_作業内容_: 幽霊を扱う文章について、「時にはうんざりもするほど多く」で始まり「て接していると言えるだろう。」までの部分を、「幽霊」を「亡霊」に置き換えて示してください。

_ページ抜粋_:

時にはうんざりもするほど多くのフィクションに囲まれて生きている私たちにとって、「幽霊」というものはいたって当たり前の存在だ。それは主人公を呪ったり、あるいは優しく見守ったり、はたまたカメラに映ったり、しばしば主人公自身が幽霊になってしまうこともある。概念自体が当たり前すぎるゆえ、「幽霊」をフィクションで扱うために様々なアプローチが実践され、それは「ホラー」という文化におけるひとつの歴史となっている。ありきたりでつまらないホラーは、出てくる幽霊だってありきたりでつまらない。私たちは、「幽霊」という存在に、常に批評性をもって接していると言えるだろう。

_確認用データ_:

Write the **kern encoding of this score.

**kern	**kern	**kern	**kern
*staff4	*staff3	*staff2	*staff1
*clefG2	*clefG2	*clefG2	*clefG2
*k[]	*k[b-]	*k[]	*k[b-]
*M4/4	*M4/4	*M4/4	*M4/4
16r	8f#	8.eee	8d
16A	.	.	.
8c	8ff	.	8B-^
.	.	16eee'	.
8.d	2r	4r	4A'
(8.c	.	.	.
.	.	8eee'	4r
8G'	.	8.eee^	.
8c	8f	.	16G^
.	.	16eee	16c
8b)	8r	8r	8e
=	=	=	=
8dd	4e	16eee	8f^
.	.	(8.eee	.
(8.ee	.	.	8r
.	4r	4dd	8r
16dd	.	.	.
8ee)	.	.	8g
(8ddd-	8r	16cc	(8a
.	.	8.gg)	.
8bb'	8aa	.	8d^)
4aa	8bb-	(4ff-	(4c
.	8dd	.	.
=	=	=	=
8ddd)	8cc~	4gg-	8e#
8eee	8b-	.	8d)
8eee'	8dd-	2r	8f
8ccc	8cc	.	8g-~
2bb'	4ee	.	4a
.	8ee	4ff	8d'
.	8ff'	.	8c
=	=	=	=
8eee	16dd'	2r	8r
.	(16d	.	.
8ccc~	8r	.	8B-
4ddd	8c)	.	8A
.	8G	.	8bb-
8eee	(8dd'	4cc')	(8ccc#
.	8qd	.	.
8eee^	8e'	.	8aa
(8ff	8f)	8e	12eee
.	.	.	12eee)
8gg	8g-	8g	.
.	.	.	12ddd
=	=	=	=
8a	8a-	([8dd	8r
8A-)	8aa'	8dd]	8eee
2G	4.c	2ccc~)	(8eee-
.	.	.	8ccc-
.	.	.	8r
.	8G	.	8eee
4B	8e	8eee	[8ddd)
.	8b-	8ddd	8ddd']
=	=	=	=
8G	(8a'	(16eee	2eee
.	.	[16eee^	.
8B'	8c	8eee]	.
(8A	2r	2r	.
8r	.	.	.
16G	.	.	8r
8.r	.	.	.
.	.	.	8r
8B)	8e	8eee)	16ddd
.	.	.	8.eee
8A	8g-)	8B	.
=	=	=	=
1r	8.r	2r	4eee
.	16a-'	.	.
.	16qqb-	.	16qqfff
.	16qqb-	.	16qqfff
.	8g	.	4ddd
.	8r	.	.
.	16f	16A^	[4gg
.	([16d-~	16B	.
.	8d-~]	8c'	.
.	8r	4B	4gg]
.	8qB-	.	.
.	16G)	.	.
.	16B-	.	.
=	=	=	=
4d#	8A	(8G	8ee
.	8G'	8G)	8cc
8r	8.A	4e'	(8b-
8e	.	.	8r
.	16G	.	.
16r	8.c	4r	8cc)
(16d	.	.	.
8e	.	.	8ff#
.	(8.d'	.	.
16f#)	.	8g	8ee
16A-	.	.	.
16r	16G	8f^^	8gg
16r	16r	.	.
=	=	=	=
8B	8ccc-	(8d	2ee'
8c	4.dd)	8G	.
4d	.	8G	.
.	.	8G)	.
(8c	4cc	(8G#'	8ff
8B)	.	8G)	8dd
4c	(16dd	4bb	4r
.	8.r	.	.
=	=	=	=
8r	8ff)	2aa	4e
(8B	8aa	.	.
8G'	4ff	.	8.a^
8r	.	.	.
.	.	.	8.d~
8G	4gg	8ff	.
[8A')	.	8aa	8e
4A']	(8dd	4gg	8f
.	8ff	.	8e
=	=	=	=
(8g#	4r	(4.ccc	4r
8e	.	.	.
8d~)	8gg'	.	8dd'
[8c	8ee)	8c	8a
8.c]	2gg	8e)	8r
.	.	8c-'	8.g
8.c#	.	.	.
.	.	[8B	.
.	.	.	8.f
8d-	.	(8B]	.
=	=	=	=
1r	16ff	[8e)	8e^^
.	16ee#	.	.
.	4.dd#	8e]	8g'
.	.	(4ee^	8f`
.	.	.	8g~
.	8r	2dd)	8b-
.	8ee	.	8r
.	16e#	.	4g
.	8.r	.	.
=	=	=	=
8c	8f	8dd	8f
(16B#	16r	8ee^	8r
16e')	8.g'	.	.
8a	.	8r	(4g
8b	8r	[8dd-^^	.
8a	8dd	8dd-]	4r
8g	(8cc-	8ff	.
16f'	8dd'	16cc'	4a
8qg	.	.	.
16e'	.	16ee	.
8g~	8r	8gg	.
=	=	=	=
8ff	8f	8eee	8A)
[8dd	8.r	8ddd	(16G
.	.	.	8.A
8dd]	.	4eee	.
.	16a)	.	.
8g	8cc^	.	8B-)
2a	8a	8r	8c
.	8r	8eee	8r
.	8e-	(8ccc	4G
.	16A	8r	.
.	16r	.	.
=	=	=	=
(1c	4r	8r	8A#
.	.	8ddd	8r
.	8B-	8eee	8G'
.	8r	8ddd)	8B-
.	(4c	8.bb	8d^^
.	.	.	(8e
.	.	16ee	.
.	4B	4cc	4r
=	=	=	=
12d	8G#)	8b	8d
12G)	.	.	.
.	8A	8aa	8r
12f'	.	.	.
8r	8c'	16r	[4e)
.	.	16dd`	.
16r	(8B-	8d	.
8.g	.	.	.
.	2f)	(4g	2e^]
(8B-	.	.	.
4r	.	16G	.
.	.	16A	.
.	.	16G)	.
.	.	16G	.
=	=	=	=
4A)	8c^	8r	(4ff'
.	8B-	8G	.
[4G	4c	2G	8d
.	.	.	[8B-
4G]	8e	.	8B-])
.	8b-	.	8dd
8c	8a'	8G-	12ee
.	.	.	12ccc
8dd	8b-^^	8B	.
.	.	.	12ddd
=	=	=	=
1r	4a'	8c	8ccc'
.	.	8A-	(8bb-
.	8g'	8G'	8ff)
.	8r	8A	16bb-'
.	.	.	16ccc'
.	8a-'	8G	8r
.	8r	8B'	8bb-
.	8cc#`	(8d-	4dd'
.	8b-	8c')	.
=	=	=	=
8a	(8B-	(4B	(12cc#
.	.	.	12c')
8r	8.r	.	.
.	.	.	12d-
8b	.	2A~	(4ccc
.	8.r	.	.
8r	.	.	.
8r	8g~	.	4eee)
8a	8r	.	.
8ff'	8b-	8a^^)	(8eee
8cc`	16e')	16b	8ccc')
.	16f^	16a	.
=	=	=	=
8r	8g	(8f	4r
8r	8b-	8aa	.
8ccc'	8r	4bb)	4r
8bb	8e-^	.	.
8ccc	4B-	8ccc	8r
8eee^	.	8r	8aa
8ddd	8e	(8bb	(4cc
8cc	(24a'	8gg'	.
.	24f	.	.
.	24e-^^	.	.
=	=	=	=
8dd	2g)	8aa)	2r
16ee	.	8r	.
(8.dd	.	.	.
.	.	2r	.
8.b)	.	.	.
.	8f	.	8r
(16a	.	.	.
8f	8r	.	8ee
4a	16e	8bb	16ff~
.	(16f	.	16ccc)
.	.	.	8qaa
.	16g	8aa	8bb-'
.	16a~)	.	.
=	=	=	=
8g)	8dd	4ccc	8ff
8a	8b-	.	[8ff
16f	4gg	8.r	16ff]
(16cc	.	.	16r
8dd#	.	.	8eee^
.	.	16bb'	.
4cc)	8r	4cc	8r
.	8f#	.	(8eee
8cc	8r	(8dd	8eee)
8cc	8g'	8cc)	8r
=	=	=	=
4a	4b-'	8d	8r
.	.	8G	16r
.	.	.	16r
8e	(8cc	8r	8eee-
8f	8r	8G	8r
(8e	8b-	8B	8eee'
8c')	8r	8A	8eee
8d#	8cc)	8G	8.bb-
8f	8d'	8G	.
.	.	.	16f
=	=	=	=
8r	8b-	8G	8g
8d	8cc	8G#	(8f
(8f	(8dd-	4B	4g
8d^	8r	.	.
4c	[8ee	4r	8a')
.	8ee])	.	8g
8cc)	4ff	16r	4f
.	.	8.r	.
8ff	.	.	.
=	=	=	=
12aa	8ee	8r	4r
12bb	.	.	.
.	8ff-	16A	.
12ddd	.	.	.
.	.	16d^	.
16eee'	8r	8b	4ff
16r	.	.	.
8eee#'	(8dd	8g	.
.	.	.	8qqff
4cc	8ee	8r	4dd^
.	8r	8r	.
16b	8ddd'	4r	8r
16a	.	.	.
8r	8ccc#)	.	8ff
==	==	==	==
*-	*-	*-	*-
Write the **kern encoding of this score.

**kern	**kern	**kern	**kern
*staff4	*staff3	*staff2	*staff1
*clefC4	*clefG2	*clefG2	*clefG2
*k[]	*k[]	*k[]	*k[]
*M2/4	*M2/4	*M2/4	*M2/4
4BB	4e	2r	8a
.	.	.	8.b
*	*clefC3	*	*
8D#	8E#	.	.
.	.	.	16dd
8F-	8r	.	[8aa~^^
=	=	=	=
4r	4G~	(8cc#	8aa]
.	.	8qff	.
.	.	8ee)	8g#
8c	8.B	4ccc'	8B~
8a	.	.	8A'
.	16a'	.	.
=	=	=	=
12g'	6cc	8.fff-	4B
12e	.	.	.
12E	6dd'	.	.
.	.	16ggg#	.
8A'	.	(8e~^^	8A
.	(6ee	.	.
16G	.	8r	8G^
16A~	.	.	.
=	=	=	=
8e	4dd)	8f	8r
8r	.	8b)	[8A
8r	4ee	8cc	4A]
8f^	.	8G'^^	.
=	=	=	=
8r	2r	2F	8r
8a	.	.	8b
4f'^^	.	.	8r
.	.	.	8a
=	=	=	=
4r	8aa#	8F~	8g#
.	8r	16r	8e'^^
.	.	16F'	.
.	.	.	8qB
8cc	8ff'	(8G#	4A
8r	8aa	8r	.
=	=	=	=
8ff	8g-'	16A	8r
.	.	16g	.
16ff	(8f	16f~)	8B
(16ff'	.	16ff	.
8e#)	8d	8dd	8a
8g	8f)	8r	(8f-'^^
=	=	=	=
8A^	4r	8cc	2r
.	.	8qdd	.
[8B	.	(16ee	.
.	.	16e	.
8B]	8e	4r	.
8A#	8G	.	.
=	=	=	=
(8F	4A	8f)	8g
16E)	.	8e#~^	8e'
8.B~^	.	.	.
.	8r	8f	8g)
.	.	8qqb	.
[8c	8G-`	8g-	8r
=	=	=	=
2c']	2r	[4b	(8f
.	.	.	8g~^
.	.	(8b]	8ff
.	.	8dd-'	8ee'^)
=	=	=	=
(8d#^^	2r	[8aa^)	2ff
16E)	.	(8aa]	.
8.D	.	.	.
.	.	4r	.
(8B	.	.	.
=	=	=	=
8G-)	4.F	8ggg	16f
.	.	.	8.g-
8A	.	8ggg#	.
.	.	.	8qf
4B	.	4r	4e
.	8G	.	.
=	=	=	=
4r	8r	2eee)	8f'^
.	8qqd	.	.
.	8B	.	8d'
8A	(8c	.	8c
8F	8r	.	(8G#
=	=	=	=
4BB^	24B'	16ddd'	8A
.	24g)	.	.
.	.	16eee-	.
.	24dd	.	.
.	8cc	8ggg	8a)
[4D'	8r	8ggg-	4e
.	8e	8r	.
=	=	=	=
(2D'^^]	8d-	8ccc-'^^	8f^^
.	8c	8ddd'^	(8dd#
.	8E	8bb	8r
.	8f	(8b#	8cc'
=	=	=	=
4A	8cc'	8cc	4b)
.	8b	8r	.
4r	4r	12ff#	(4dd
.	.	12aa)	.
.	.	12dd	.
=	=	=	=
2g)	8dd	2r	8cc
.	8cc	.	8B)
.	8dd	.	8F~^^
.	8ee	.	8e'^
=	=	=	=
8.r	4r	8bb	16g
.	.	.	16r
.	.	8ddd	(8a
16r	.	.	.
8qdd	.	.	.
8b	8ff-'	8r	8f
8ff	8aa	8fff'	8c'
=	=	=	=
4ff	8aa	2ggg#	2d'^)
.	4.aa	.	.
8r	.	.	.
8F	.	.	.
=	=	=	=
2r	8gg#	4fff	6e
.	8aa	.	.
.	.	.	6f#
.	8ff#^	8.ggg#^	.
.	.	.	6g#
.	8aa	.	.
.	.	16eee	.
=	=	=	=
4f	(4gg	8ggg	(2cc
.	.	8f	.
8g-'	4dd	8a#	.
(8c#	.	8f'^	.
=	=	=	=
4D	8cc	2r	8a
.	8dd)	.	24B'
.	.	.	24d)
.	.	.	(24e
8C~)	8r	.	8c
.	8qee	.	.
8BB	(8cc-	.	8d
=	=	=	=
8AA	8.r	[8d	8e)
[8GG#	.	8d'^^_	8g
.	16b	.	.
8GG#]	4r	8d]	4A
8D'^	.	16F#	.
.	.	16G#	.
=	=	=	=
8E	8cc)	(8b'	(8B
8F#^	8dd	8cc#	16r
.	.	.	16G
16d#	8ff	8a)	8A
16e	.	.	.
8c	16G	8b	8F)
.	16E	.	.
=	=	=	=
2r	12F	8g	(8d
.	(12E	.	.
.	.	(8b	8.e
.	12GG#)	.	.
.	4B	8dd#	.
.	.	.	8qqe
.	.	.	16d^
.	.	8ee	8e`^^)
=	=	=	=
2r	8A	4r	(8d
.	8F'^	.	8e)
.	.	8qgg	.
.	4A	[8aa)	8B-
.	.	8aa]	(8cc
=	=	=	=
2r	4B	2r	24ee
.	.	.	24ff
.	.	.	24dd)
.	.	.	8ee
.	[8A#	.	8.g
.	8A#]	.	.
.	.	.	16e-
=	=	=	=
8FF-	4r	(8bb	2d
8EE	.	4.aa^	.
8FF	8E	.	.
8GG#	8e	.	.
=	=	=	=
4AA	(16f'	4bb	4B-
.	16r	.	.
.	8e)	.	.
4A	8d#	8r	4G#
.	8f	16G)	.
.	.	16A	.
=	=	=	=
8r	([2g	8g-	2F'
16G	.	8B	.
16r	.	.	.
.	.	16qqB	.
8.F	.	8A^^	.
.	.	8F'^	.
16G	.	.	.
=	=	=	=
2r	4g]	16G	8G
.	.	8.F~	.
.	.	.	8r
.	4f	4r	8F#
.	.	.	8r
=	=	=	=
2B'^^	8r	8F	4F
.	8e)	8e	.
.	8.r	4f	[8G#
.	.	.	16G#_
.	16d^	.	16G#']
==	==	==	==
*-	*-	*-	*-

_解答_:
時にはうんざりもするほど多くのフィクションに囲まれて生きている私たちにとって、「亡霊」というものはいたって当たり前の存在だ。それは主人公を呪ったり、あるいは優しく見守ったり、はたまたカメラに映ったり、しばしば主人公自身が亡霊になってしまうこともある。概念自体が当たり前すぎるゆえ、「亡霊」をフィクションで扱うために様々なアプローチが実践され、それは「ホラー」という文化におけるひとつの歴史となっている。ありきたりでつまらないホラーは、出てくる亡霊だってありきたりでつまらない。私たちは、「亡霊」という存在に、常に批評性をもって接していると言えるだろう。